What actually happens is that I flick around and land on whatever ancient movie the terrestrial channels happen to showing at that moment. I dip into things I have seen hundreds of times before. This year, for instance, one nine am rendezvous had me deep into The Towering Inferno, reflecting how Steve McQueen had gotten the meatier role. He was constantly leaping from one horrible scenario to the next. In one notable moment, he held onto a brave firefighter by his fingertips while a helicopter lowered the detached scenic lift they were on, slowly to the ground. After they were down, McQueen pumped the guy’s hand twice, like he had won the office raffle, then hopped straight  into a waiting red estate car and off to the next disaster. Incidentally, When that helicopter dropped him on the roof of that lift, how did it get close enough to the building to get him on there without the rotor blades shattering on the walls? Also, it was cruel in the extreme that poor con-man Fred Astaire magically found true love, moments before the lady who was the object of his affections fell solidly to her doom.

My Fair Lady (aged poorly), The Poseidon Adventure (belligerent), Willy Wonka (great first 30 mins), Fiddler on the Roof (downer), Bridge on the River Kwai (wide widescreen), An Affair to Remember (ends abruptly). These are the type of films, or part of films that make up my Christmas viewing. The promised new releases will be seen in small doses through the coming year. Twelve months behind everyone else but who cares?
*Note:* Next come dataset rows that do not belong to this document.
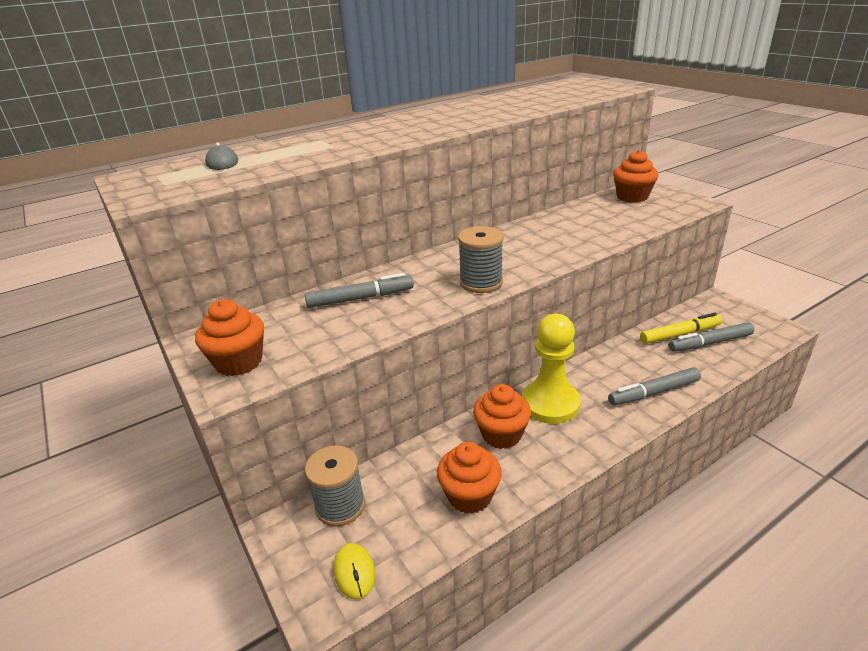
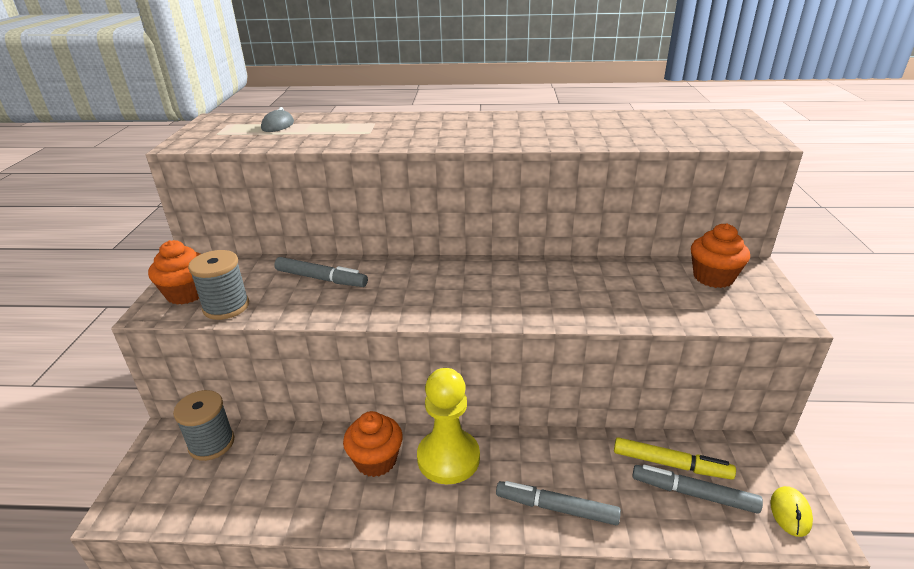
camera: 35 degrees right, 0 degrees up
yellow mouse [333,543,375,600] -> yellow mouse moved to [770,486,813,537]
orange cupcake [437,442,502,514] -> none
grey spool [458,226,504,293] -> grey spool moved to [188,250,249,320]

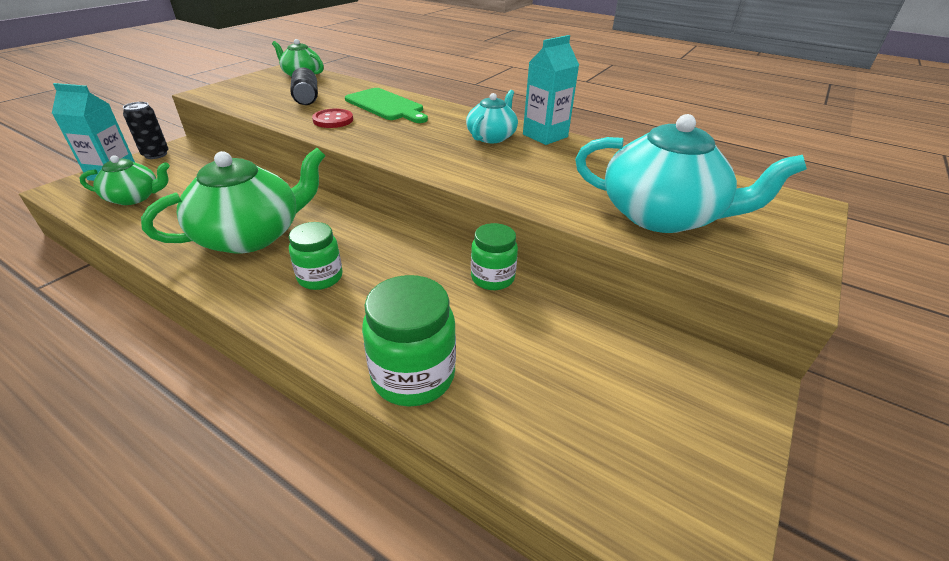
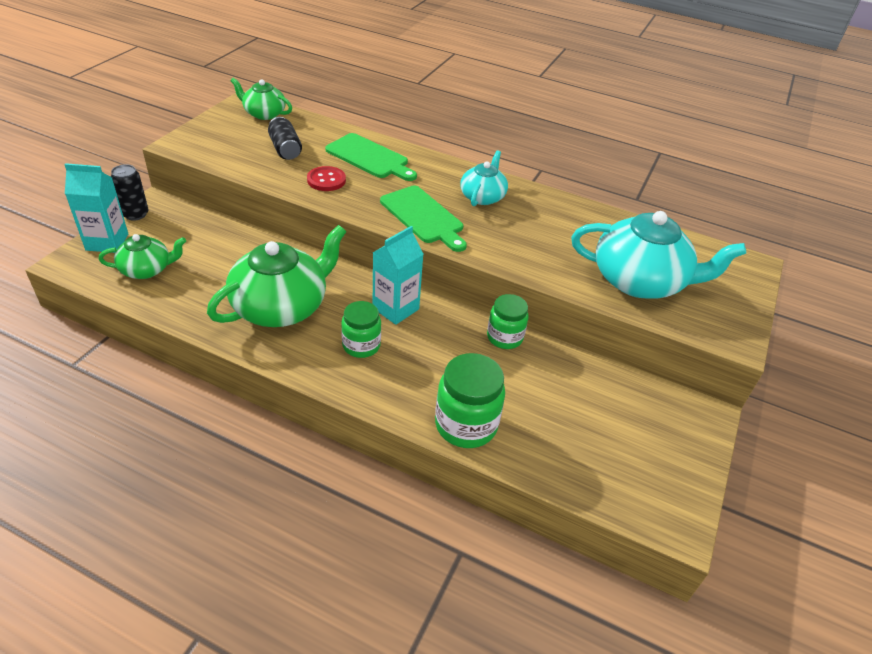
camera: 10 degrees left, 5 degrees up
turquoise carton [523,35,579,145] -> turquoise carton moved to [373,226,423,325]
none -> green cutting board [380,186,467,252]

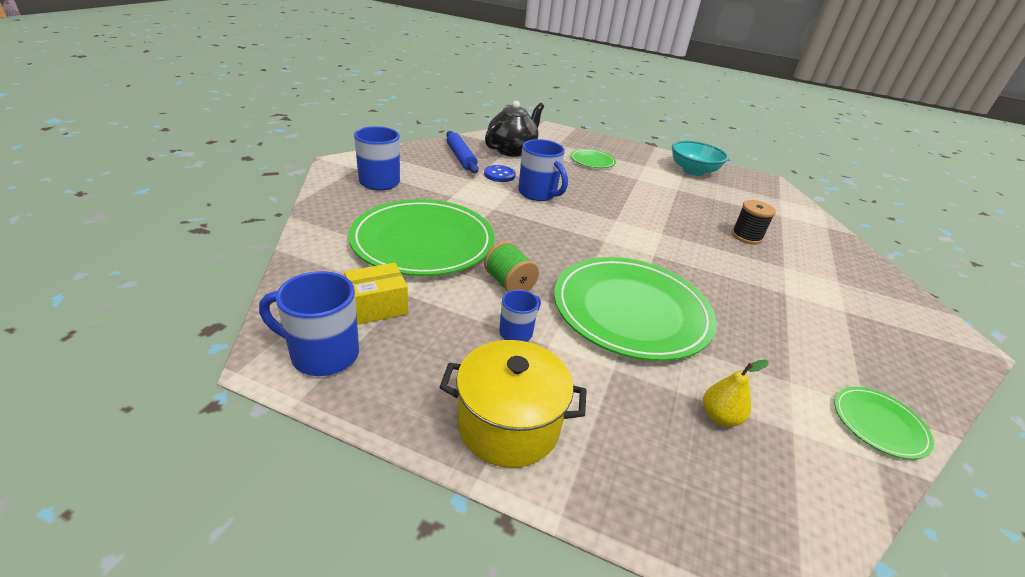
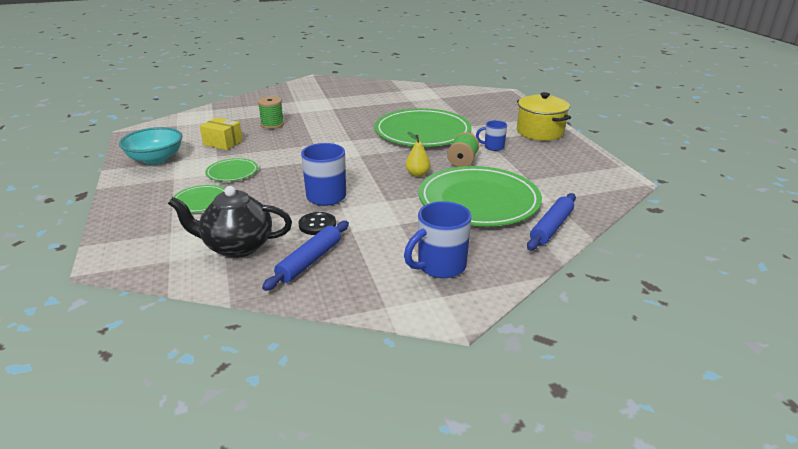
camera: 125 degrees left, 5 degrees down
blue mug [259,271,359,376] -> none
yellow box [344,263,408,325] -> yellow box moved to [200,117,243,150]
blue button [484,165,516,182] -> black button [299,212,336,235]
yellow pear [703,359,769,427] -> yellow pear moved to [405,132,431,177]
black spool [732,200,776,244] -> green spool [258,96,284,129]
green plate [834,387,934,459] -> green plate moved to [205,158,258,182]
none -> blue rolling pin [527,193,576,251]

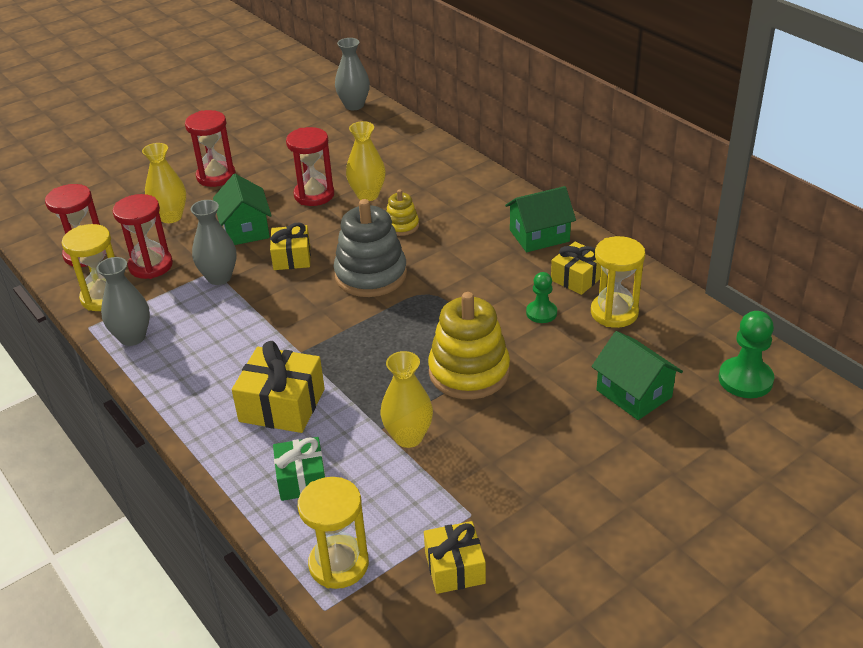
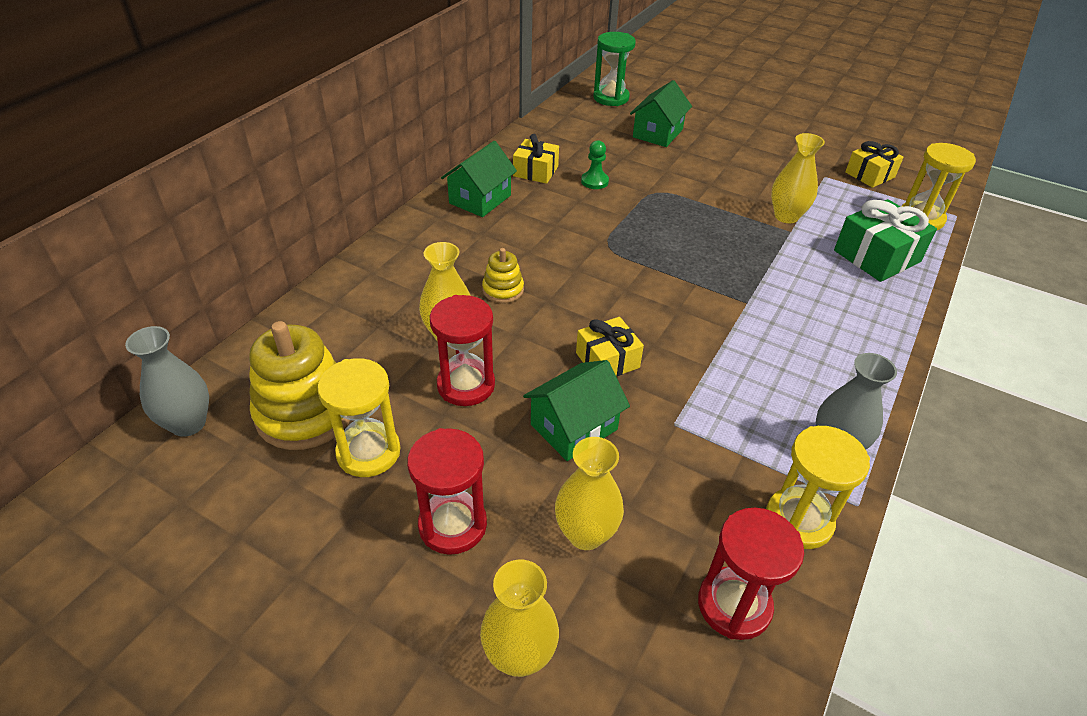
camera: 115 degrees left, 5 degrees up
red hourglass [113,194,173,279] -> none
grey vase [191,200,237,285] -> none
yellow gift [232,341,325,433] -> none
green gift [273,437,326,501] -> green gift [834,199,937,282], size x1.52
grey stacking toy [334,199,407,297] -> none
yellow stacking toy [428,292,510,399] -> yellow stacking toy moved to [249,321,350,450]
green house [505,186,576,252] -> green house turned 75 degrees clockwise [441,141,517,217]
yellow hourglass [591,236,645,328] -> yellow hourglass moved to [317,358,401,477]
green pawn [719,311,774,398] -> green hourglass [593,32,636,106]
none -> yellow vase [480,559,559,677]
The upshot of it all is this. The things I do when I inevitably fail to do the things I thought I’d do at Christmas. Well… they are the very best things of all.

1 comment:

Jim Murdoch said...

You talked about TV papers a while back and I do have a very clear memory of sitting with the TV Times and Radio Times and a highlighter (did we have highlighters back then?) and marking out my television viewing for the two weeks surrounding Christmas. Now I use TV&Satellite Week (the lack of spaces really annoys me) but it’s not the same. I recall one year the BBC had a festival of Woody Allen films which was a real treat but nothing remotely like that nowadays. So many channels and yet so few things to set the TiVo for. (Not sure what the correct terminology is there because I still talk about taping TV shows and I’ve probably not done that in twenty years.) We taped a couple of Christmas specials—Ghosts and All Creatures Great & Small but not much else. I could’ve watched an old Morecambe and Wise Christmas Show but they make me quite sad now.

We never stayed up for the Bells. Haven’t in a few years now. As it happens, I’d already got up when the fireworks started, otherwise I wouldn’t have even noticed. They woke up Carrie and she came down and joined me for a couple of hours and then we went back to bed. The cat was nowhere to be seen. He spent Guy Fawkes Night with us this year though, hiding in Carrie’s office.

The conversation piece this year was, unsurprisingly, Doctor Who. Didn’t hate the new doctor—have never actually hated any doctor (they all have their endearments (is that the right word?))—but not sure about the storyline and didn’t like the singing at all. Will keep watching because, well, it’s Doctor Who innit?